DESCRIPTION OF THE TASK: The answer should be every line below, repeated exactly, with the images left out.

[DATA EXCERPT Boundary: Start]

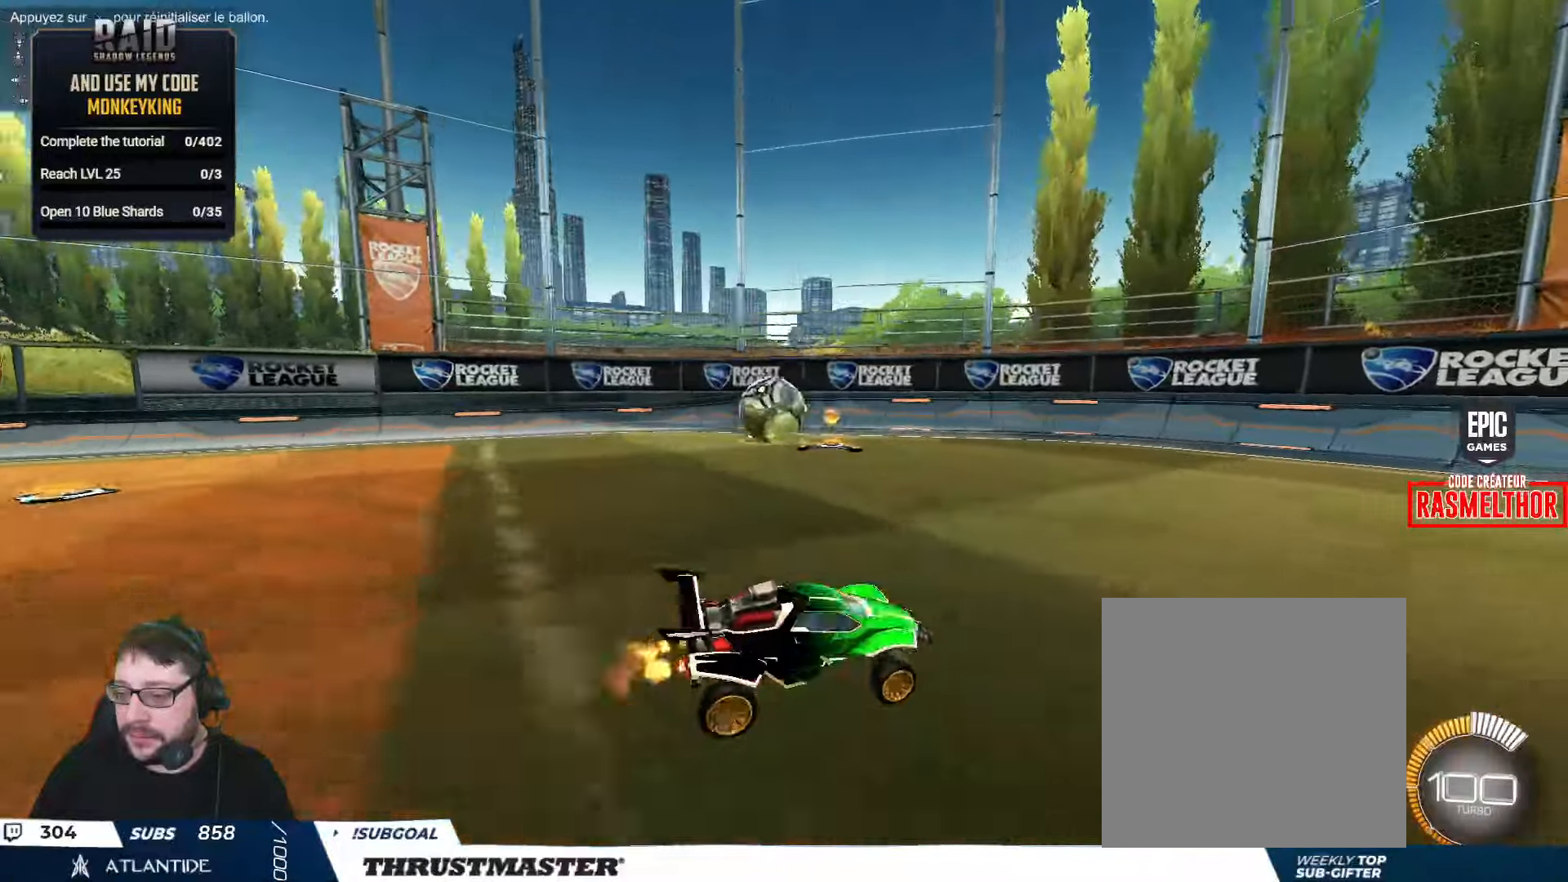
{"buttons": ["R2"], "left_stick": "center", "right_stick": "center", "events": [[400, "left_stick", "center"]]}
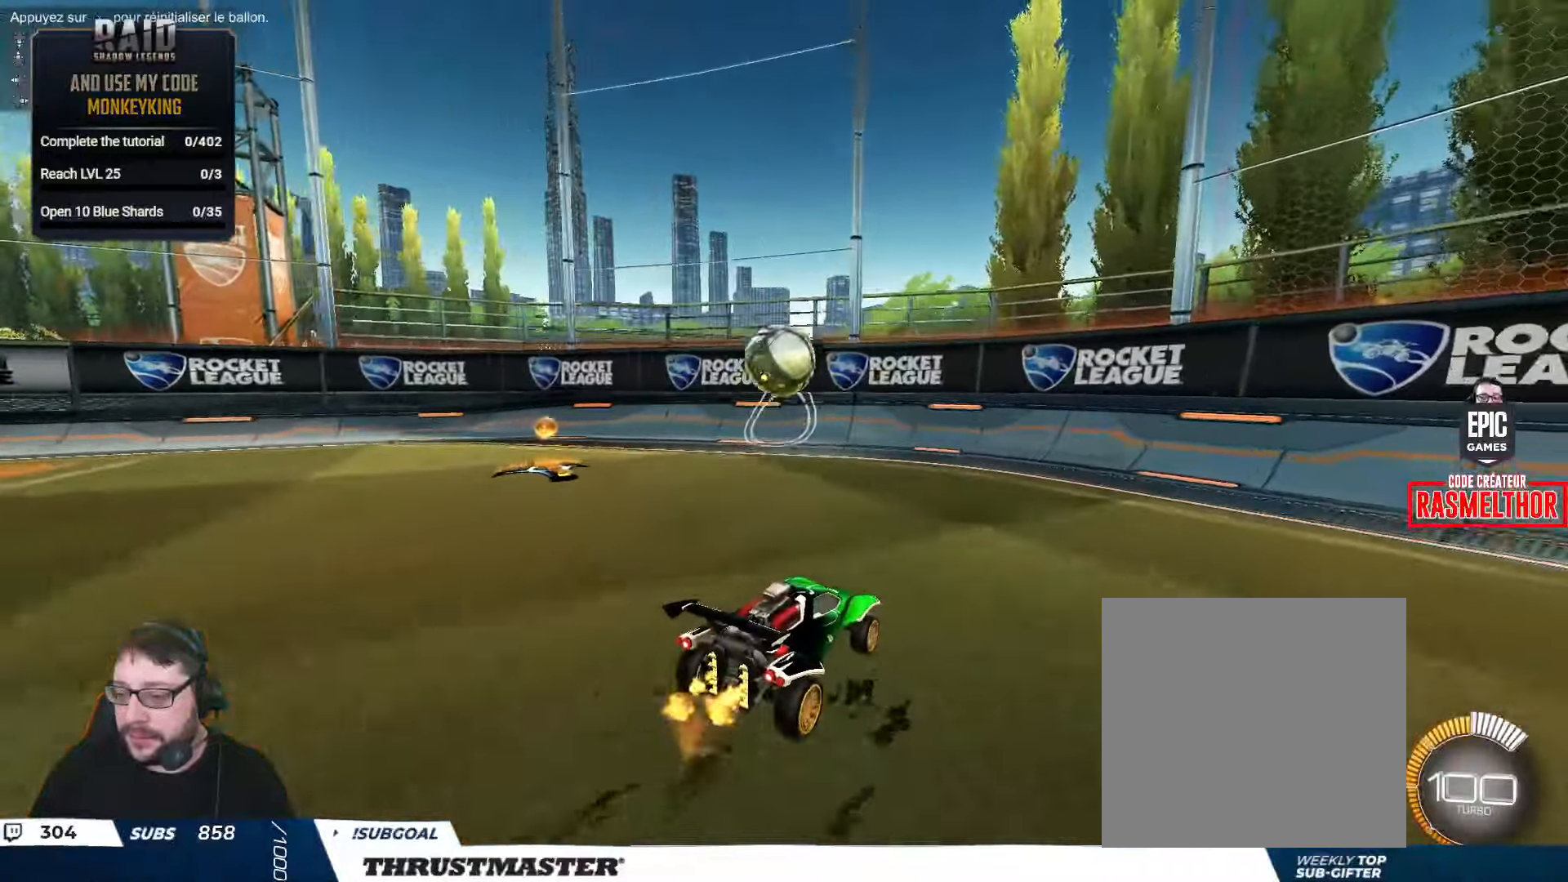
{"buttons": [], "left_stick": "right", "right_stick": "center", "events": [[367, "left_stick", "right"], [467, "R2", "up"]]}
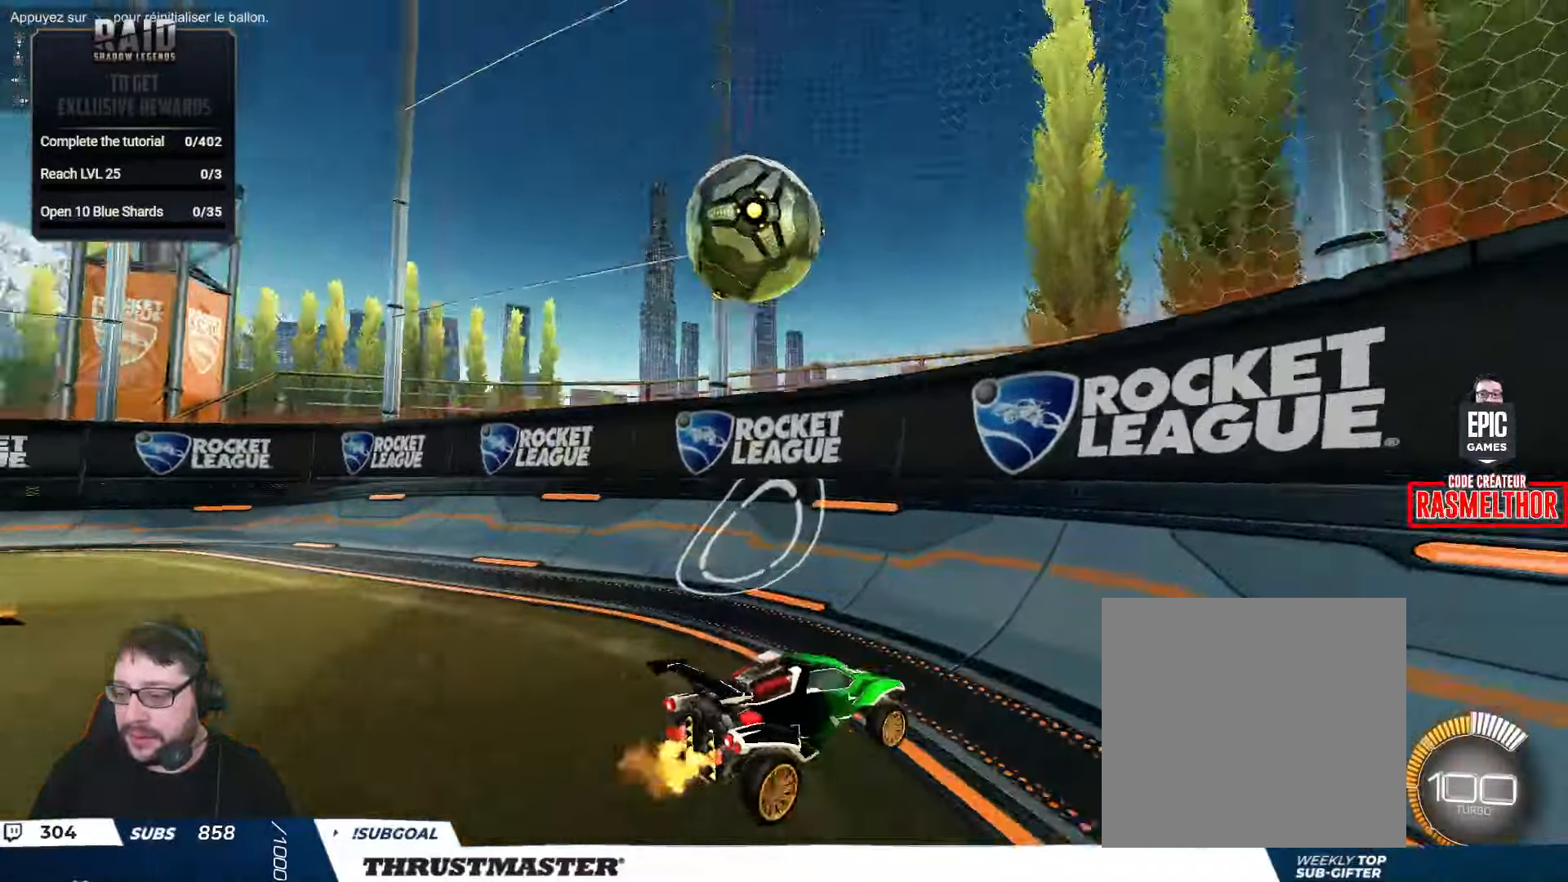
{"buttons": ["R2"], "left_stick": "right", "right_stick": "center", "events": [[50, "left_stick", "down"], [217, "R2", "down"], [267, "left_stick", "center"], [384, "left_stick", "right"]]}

[DATA EXCERPT Boundary: End]

ANSWER TO THIS TASK:
{"buttons": ["R2"], "left_stick": "center", "right_stick": "center", "events": [[400, "left_stick", "center"]]}
{"buttons": [], "left_stick": "right", "right_stick": "center", "events": [[367, "left_stick", "right"], [467, "R2", "up"]]}
{"buttons": ["R2"], "left_stick": "right", "right_stick": "center", "events": [[50, "left_stick", "down"], [217, "R2", "down"], [267, "left_stick", "center"], [384, "left_stick", "right"]]}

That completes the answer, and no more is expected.